Repeat the records below word for word, but start at the line that contains "Компьютеры PREON", stop after the last line, and include nothing else.

*AVAILABLE DATA*.

((

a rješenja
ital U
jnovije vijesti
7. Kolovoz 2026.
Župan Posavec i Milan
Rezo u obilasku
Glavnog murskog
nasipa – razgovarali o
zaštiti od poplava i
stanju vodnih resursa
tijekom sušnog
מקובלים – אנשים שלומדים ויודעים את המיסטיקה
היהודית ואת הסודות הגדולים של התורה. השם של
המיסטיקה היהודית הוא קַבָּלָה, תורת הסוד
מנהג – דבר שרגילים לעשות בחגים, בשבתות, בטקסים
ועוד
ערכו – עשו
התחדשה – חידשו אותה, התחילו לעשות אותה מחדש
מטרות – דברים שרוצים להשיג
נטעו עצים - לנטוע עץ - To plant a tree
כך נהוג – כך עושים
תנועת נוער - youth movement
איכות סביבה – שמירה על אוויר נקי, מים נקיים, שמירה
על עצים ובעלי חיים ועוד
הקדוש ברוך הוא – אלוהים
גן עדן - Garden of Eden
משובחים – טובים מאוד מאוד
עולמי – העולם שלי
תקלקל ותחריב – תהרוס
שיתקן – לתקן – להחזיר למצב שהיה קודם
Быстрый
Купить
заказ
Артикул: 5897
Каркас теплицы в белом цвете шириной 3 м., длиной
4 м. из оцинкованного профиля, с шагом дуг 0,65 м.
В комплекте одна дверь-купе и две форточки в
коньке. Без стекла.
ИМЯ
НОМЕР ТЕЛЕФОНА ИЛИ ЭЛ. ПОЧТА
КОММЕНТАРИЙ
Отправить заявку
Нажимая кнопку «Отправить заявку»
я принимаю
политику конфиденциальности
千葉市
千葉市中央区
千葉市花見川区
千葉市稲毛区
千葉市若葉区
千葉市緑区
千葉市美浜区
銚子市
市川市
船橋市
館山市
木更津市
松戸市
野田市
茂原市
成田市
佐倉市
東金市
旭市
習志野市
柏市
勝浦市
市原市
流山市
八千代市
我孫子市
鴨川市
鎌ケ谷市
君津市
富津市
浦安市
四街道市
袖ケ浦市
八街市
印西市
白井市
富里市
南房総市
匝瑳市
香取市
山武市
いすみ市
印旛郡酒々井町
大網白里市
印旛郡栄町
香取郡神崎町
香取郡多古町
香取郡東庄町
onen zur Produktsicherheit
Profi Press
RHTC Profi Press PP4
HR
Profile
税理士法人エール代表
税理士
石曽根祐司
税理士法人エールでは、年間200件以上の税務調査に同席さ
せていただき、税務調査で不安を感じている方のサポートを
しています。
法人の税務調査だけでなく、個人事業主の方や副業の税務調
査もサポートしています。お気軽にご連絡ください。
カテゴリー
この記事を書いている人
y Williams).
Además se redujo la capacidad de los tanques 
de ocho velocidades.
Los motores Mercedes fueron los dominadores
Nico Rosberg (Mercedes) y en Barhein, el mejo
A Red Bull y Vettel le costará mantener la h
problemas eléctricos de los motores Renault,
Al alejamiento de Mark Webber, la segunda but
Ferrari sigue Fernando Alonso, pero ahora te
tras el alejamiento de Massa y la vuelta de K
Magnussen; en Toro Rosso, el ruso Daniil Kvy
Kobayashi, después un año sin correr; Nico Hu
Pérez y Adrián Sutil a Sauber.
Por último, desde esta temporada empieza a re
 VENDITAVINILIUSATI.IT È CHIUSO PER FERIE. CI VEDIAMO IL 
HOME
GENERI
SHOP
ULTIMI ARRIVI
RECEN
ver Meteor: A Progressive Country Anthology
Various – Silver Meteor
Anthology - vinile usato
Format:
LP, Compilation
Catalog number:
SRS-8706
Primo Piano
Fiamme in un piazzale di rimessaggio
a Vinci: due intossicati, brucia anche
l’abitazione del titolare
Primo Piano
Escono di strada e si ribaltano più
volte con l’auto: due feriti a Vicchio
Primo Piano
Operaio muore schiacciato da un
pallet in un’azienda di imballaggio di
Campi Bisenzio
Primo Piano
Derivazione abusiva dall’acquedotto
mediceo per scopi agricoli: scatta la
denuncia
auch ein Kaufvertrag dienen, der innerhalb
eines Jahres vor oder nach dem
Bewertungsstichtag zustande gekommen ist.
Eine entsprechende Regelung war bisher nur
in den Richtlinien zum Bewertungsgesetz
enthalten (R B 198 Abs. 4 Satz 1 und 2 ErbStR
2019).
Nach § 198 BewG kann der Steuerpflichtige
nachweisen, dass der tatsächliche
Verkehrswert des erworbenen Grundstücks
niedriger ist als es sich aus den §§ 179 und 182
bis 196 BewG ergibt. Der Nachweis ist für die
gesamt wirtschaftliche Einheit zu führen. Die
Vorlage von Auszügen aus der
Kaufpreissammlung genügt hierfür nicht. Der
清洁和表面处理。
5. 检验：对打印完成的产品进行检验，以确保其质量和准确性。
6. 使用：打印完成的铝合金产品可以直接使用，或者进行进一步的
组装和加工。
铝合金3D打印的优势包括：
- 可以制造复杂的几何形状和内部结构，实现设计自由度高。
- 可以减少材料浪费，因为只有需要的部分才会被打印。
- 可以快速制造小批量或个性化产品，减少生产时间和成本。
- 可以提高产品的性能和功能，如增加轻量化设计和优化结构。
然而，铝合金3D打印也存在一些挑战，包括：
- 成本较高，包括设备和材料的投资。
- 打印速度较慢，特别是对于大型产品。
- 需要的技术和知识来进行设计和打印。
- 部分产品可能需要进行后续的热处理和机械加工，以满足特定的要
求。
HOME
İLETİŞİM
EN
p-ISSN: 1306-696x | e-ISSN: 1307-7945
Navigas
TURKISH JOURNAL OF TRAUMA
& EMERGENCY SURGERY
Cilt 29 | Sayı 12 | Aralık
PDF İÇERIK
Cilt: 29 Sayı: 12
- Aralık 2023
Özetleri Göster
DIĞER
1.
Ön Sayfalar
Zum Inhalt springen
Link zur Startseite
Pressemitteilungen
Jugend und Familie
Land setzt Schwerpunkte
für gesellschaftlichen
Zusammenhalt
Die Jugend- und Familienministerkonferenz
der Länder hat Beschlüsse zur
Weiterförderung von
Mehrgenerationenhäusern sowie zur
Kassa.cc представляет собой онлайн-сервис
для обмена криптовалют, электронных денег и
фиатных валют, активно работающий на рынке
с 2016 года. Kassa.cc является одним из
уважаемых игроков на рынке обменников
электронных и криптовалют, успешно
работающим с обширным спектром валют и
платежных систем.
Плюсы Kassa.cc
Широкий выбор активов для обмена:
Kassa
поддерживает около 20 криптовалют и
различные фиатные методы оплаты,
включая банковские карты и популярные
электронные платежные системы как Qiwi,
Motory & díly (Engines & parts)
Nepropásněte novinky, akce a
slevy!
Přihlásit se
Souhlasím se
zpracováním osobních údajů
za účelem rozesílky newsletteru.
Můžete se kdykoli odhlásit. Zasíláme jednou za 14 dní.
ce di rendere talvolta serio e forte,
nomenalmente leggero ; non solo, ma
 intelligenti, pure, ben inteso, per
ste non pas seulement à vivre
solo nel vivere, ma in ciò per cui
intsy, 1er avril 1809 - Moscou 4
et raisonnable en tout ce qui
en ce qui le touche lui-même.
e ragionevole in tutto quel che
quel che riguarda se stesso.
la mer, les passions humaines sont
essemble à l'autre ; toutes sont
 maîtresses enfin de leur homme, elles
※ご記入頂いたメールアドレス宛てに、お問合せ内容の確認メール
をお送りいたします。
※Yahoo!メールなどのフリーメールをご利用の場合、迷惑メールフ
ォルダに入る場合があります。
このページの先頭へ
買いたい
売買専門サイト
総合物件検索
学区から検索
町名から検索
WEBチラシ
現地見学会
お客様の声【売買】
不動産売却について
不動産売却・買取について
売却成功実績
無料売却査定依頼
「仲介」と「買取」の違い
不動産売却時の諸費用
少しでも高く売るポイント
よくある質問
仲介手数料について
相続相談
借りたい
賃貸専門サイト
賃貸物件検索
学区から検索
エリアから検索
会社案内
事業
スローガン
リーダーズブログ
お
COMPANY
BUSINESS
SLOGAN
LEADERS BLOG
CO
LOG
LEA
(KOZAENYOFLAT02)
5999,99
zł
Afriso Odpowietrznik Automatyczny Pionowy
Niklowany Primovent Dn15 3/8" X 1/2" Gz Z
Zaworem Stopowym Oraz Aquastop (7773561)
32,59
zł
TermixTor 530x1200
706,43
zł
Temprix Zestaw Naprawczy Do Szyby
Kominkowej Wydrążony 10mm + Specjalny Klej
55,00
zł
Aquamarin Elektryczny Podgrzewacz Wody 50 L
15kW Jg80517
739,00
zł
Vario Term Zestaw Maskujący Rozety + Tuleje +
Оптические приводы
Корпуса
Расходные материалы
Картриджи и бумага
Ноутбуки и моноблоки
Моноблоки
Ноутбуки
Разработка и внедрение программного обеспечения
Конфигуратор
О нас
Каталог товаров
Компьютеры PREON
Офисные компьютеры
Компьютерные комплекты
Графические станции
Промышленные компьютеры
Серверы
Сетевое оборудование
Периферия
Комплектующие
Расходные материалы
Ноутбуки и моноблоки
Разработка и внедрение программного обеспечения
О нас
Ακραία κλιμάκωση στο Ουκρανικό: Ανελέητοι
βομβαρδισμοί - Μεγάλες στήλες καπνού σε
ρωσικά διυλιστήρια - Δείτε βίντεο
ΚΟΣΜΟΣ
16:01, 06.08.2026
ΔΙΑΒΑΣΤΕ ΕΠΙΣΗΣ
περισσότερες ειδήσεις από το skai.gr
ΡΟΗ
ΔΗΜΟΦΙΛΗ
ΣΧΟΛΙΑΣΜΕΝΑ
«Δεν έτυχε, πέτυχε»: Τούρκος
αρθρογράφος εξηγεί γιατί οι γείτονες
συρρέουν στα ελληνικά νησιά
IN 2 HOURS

))

*EXERCISE OUTPUT*.
Компьютеры PREON
Офисные компьютеры
Компьютерные комплекты
Графические станции
Промышленные компьютеры
Серверы
Сетевое оборудование
Периферия
Комплектующие
Расходные материалы
Ноутбуки и моноблоки
Разработка и внедрение программного обеспечения
О нас
Ακραία κλιμάκωση στο Ουκρανικό: Ανελέητοι
βομβαρδισμοί - Μεγάλες στήλες καπνού σε
ρωσικά διυλιστήρια - Δείτε βίντεο
ΚΟΣΜΟΣ
16:01, 06.08.2026
ΔΙΑΒΑΣΤΕ ΕΠΙΣΗΣ
περισσότερες ειδήσεις από το skai.gr
ΡΟΗ
ΔΗΜΟΦΙΛΗ
ΣΧΟΛΙΑΣΜΕΝΑ
«Δεν έτυχε, πέτυχε»: Τούρκος
αρθρογράφος εξηγεί γιατί οι γείτονες
συρρέουν στα ελληνικά νησιά
IN 2 HOURS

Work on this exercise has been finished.